The Evanston program provides monetary payments to Black residents or their direct descendants who lived in the city between 1919 and 1969 and can demonstrate they suffered housing discrimination due to municipal ordinances, policies or practices. The program is partially funded through taxes on recreational marijuana sales in Illinois.
Evanston has said the initiative targets documented harms caused by its own past policies, particularly those that enforced racial segregation in housing. City officials have argued municipalities retain authority to address local historical injustices using locally generated revenue.
What the Left Is Saying
Proponents of reparations programs argue that cities and states have a responsibility to remedy specific, demonstrable harms caused by their own discriminatory policies. Civil rights advocates contend that Evanston's program is narrowly tailored to address documented housing discrimination enacted by municipal government itself.
Democratic lawmakers and progressive groups have pointed to historical records showing Evanston maintained racially restrictive covenants and segregation ordinances for decades. They argue this distinguishes local reparations from broader race-based preferences, as the city is addressing harms it directly caused its own residents.
Former Evanston City Council members who supported the program have noted it was developed over multiple years of community input and scholarly research into the city's history of housing discrimination against Black families.
What the Right Is Saying
The federal government argues that even locally designed race-based programs violate constitutional principles of equal treatment under the law. DOJ officials contend that using racial classifications for government payments, regardless of how they are framed, raises fundamental legal questions.
Conservative legal groups supporting the lawsuit argue that allowing local governments to distribute funds based on race sets a precedent that could lead to arbitrary or discriminatory outcomes. They maintain the Constitution does not permit governments to make racial distinctions in distributing public resources.

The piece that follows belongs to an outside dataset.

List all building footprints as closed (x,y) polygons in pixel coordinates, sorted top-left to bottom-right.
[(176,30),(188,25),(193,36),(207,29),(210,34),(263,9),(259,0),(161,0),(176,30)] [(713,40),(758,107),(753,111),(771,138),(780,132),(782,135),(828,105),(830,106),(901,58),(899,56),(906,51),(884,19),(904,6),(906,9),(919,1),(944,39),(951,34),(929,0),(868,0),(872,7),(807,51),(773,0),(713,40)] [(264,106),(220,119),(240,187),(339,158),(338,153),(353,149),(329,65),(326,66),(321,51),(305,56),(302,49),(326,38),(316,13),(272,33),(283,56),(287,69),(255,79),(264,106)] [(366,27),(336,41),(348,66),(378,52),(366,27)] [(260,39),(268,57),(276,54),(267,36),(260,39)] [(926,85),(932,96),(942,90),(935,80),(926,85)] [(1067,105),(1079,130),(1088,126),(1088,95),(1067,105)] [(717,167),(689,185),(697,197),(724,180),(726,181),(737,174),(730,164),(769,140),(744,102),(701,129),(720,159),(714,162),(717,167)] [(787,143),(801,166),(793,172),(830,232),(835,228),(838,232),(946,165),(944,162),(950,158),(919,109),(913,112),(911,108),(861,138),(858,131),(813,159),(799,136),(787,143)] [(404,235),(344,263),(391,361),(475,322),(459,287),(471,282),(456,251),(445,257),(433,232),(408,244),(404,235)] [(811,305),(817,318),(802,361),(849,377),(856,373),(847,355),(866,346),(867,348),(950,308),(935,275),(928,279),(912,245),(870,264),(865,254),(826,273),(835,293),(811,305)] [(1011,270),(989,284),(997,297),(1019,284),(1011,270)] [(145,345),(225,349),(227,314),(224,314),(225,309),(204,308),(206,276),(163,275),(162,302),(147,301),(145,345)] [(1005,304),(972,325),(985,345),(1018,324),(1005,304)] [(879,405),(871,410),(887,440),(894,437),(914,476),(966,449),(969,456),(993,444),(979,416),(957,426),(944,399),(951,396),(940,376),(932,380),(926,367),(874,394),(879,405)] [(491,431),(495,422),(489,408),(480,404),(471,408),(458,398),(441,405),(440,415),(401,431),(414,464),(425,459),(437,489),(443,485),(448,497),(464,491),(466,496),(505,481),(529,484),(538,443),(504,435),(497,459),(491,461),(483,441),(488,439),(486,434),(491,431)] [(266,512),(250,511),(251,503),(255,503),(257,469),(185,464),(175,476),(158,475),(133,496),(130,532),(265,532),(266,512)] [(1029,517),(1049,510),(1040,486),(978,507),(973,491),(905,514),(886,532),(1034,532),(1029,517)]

Republican lawmakers have echoed these concerns, arguing that while communities may wish to address historical grievances, they must do so within constitutional boundaries. Some have proposed alternative approaches using income or need-based criteria rather than race.
What the Numbers Show
Evanston's population is approximately 78,000 residents, with about 18% identifying as Black according to U.S. Census data. The city has allocated approximately $10 million for its restorative justice program since its inception in 2021.

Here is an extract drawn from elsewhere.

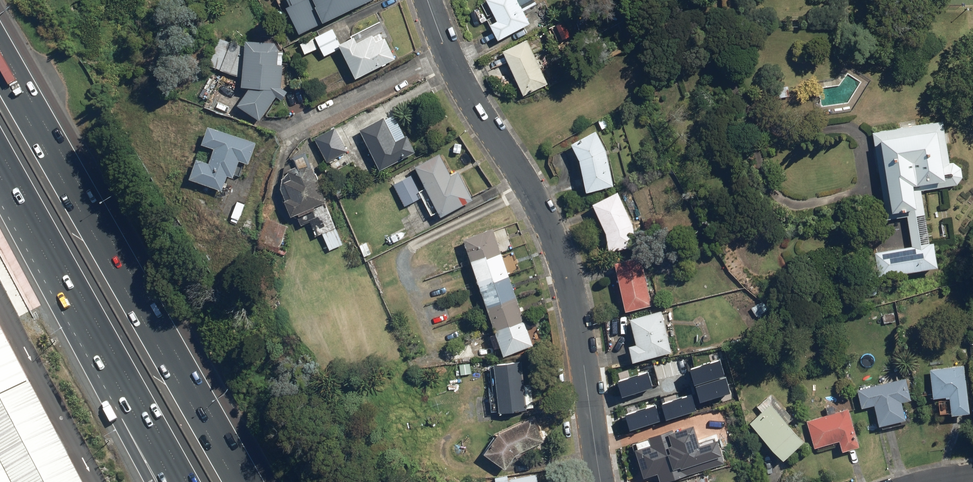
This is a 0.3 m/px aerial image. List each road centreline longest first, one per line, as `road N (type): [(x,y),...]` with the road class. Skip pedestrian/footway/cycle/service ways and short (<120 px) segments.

The Illinois recreational marijuana tax generates hundreds of millions annually statewide, with a portion directed to municipalities including Evanston. The specific allocation to reparations funding has not been publicly disclosed by the city.
Federal courts have historically applied strict scrutiny to race-based government classifications, requiring such programs to serve compelling governmental interests and be narrowly tailored. No federal appellate court has ruled on municipal reparations programs of this type.
The Bottom Line
The case represents the first major legal test of a Black reparations program at any level of U.S. government. A ruling in favor of the DOJ could block similar efforts in other cities considering their own local atonement initiatives.
A judge must now decide whether to grant the federal government's request for an injunction pausing the Evanston program while litigation proceeds. The case is expected to move quickly through the court system and could ultimately reach a federal appellate court or the Supreme Court depending on the outcome.
Both sides acknowledge the constitutional questions are largely without precedent, meaning courts will be charting new legal territory in determining the scope of local authority to address historical racial harms.